**What to work on:** In how many lines of the listing below does "userSpaceOnUse" appear? Reply with the number only.

----------

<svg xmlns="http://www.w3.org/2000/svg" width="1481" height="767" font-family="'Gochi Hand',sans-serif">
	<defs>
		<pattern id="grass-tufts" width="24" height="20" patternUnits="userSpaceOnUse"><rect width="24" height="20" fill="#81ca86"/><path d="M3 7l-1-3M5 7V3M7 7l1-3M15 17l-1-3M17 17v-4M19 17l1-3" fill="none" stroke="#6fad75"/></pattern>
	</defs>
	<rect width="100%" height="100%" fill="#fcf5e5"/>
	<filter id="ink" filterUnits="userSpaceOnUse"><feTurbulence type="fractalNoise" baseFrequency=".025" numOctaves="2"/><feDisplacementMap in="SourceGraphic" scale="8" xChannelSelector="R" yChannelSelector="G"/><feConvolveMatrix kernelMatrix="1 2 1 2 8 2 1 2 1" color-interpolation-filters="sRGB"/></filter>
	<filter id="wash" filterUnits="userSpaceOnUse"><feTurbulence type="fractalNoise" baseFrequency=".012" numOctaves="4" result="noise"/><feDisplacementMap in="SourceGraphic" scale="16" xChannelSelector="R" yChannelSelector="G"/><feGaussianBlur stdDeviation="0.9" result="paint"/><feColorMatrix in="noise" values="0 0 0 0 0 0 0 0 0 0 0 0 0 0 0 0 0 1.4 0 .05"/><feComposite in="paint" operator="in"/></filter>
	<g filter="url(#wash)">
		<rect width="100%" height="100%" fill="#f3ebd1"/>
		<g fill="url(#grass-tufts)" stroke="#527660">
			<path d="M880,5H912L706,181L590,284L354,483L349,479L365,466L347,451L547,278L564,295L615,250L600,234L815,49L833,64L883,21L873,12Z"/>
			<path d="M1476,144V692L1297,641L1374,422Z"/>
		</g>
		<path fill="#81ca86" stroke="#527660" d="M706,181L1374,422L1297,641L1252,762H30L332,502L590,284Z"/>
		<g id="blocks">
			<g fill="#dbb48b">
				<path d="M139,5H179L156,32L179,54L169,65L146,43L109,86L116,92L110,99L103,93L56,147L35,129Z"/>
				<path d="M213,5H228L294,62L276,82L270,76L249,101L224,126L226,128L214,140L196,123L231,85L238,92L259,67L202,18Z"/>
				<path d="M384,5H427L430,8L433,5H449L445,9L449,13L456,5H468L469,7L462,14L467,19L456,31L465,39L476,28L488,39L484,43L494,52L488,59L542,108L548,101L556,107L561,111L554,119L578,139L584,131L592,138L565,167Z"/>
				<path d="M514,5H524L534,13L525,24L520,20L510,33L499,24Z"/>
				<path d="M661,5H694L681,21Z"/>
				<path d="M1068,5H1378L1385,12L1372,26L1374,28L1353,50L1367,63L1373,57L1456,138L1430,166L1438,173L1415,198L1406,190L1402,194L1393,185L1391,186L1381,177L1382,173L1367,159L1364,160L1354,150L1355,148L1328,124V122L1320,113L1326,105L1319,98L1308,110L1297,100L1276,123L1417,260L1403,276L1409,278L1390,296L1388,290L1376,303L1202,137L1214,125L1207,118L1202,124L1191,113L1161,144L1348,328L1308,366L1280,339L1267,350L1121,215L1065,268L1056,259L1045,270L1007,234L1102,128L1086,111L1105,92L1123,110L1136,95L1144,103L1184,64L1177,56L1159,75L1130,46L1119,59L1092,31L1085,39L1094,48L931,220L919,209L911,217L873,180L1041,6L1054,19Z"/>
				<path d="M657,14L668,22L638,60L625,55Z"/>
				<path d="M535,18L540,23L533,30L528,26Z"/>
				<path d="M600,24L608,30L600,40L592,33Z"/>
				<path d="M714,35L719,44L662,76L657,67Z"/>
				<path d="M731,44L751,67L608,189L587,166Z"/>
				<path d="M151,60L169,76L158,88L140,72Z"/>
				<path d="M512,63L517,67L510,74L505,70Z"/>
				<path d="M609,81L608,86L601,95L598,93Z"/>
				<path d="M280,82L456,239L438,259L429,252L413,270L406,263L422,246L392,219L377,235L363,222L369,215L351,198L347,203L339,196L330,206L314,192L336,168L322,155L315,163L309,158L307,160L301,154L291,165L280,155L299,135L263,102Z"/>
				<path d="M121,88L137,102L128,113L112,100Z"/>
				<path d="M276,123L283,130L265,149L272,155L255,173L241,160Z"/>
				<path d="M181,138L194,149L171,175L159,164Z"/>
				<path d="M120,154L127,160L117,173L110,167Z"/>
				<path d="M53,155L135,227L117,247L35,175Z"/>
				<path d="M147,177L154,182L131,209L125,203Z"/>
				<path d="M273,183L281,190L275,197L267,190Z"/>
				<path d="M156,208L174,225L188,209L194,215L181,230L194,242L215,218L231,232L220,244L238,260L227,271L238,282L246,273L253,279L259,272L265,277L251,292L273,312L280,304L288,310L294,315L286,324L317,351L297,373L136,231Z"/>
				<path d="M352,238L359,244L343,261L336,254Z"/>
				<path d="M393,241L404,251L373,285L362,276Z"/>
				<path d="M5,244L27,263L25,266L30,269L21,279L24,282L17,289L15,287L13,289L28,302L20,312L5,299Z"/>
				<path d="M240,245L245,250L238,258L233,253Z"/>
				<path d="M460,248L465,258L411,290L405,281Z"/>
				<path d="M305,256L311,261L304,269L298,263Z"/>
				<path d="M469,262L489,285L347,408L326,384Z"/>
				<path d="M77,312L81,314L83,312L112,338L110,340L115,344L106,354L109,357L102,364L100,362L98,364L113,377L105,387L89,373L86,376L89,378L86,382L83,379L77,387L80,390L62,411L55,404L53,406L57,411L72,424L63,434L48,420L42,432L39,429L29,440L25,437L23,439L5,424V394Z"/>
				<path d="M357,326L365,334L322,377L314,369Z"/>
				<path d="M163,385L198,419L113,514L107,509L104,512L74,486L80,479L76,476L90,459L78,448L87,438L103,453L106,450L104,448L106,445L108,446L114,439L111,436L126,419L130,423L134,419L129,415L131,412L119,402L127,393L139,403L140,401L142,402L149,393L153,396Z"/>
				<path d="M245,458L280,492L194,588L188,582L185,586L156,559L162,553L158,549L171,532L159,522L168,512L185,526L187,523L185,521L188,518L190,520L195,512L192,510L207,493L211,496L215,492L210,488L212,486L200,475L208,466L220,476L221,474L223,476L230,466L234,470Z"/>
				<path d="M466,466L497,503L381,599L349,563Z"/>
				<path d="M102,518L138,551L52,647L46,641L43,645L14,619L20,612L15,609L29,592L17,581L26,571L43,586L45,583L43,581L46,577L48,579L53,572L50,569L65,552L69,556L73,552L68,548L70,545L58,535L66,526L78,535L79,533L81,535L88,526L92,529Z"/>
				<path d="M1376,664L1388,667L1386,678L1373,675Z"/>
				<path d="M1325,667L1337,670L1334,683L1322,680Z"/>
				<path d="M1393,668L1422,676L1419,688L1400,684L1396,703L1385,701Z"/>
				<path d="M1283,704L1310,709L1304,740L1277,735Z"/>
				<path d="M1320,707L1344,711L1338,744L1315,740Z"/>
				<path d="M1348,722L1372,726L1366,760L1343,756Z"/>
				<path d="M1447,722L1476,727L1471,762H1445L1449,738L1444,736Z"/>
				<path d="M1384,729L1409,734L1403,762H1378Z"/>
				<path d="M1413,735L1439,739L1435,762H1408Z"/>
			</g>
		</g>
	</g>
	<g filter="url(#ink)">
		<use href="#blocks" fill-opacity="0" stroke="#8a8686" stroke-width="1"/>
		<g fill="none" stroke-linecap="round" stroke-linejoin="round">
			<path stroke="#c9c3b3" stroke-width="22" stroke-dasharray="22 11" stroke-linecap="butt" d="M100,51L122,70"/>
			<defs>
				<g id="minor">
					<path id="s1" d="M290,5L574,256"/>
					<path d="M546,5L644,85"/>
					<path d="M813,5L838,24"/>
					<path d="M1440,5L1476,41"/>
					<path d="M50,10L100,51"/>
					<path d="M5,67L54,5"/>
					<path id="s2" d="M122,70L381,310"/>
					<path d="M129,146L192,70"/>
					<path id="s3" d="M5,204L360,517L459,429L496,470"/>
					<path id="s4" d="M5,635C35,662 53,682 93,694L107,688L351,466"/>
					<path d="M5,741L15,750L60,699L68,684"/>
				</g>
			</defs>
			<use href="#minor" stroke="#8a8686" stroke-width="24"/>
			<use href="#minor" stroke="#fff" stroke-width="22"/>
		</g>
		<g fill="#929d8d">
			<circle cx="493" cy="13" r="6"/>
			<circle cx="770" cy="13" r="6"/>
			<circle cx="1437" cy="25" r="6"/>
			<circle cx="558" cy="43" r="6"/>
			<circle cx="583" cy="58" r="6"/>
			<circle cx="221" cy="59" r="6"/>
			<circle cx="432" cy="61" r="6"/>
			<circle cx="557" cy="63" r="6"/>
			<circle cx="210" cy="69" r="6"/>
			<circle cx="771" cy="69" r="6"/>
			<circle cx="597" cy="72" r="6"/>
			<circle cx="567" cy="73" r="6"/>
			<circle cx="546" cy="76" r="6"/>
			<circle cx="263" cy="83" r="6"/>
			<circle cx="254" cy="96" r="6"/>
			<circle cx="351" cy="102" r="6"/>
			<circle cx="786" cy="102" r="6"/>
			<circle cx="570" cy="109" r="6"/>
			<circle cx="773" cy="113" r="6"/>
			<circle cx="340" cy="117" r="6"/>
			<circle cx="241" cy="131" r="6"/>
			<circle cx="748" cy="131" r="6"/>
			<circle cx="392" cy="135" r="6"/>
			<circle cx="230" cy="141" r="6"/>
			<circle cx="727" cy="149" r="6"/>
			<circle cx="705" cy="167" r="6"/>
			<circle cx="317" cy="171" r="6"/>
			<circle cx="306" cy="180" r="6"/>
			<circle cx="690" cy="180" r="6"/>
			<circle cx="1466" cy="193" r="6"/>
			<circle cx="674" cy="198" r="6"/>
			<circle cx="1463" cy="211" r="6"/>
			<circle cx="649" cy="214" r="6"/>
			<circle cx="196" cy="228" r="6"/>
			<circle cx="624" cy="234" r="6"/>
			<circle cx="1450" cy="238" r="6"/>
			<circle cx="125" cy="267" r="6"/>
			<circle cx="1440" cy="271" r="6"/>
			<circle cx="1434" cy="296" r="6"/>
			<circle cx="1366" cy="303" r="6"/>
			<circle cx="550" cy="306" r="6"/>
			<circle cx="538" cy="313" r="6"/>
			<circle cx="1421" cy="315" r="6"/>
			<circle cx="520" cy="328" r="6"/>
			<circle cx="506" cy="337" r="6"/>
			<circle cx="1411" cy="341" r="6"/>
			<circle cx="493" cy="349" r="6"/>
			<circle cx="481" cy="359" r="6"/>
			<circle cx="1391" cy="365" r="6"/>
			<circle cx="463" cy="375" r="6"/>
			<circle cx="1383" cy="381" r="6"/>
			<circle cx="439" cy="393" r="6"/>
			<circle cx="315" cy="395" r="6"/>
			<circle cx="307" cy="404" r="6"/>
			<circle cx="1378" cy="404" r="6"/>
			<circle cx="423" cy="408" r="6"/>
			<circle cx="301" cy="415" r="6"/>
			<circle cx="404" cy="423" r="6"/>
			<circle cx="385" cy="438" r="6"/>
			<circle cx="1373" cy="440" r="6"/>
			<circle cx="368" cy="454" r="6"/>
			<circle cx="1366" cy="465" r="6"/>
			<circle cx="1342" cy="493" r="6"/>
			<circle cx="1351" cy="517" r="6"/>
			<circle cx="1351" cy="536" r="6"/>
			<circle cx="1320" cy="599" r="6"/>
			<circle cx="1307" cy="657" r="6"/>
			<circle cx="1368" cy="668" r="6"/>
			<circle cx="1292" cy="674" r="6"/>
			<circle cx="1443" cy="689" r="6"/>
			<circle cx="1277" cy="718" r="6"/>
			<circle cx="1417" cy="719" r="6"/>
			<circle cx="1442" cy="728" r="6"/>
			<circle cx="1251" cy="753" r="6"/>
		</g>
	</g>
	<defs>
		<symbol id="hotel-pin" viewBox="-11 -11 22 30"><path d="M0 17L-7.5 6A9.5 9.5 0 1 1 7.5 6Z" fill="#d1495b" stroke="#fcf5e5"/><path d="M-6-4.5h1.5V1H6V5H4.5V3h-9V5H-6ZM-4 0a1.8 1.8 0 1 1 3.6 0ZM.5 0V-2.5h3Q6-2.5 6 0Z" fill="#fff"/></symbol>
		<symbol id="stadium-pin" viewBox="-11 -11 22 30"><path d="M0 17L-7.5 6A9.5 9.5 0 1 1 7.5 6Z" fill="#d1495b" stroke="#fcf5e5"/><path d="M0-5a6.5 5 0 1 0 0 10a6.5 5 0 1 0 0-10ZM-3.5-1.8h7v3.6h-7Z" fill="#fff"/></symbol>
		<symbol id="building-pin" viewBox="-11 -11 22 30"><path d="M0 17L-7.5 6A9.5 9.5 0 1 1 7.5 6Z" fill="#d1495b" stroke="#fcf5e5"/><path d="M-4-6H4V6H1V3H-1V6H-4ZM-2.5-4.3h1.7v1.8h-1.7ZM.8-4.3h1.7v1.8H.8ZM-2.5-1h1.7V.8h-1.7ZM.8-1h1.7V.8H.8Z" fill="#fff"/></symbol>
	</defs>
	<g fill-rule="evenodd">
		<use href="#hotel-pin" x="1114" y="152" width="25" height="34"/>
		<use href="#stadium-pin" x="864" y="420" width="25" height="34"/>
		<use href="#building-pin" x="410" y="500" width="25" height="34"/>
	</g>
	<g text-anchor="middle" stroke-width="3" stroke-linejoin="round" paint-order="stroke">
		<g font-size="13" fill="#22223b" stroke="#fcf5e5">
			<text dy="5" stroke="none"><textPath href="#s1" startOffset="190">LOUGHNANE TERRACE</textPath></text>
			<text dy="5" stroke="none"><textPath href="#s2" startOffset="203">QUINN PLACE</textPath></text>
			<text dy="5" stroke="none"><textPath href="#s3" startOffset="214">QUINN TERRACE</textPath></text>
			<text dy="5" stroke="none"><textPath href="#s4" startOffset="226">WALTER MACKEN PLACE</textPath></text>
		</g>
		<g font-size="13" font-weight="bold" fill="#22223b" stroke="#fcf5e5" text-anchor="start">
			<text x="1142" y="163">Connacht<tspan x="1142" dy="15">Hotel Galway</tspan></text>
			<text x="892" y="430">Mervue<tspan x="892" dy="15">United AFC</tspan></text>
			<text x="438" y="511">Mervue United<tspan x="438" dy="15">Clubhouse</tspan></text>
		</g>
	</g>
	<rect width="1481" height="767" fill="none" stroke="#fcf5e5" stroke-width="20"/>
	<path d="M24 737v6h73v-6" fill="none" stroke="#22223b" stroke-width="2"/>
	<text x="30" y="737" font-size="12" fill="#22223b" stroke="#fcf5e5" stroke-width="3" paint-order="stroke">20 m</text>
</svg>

----------

**Answer to the problem:** 3